# WORK REQUIRED
Every line below that has "Collision" in it should be copied.

# DATA EXTRACTS
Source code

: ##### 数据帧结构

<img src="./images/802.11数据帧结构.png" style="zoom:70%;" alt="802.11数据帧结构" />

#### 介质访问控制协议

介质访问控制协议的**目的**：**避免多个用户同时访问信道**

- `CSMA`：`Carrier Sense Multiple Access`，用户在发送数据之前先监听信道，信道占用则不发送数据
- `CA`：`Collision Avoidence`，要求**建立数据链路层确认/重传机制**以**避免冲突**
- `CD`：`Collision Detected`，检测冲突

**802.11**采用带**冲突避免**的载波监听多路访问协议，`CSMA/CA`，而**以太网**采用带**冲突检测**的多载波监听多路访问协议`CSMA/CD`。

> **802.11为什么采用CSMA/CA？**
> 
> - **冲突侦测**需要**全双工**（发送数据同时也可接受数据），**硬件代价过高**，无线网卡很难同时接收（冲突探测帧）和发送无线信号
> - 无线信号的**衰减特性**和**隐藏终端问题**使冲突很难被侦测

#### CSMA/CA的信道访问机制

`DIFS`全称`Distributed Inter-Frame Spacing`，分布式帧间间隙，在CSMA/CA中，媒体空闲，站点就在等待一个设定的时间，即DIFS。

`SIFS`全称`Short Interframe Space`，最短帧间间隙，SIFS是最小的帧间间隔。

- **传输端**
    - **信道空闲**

# TASK SOLUTION
- `CA`：`Collision Avoidence`，要求**建立数据链路层确认/重传机制**以**避免冲突**
- `CD`：`Collision Detected`，检测冲突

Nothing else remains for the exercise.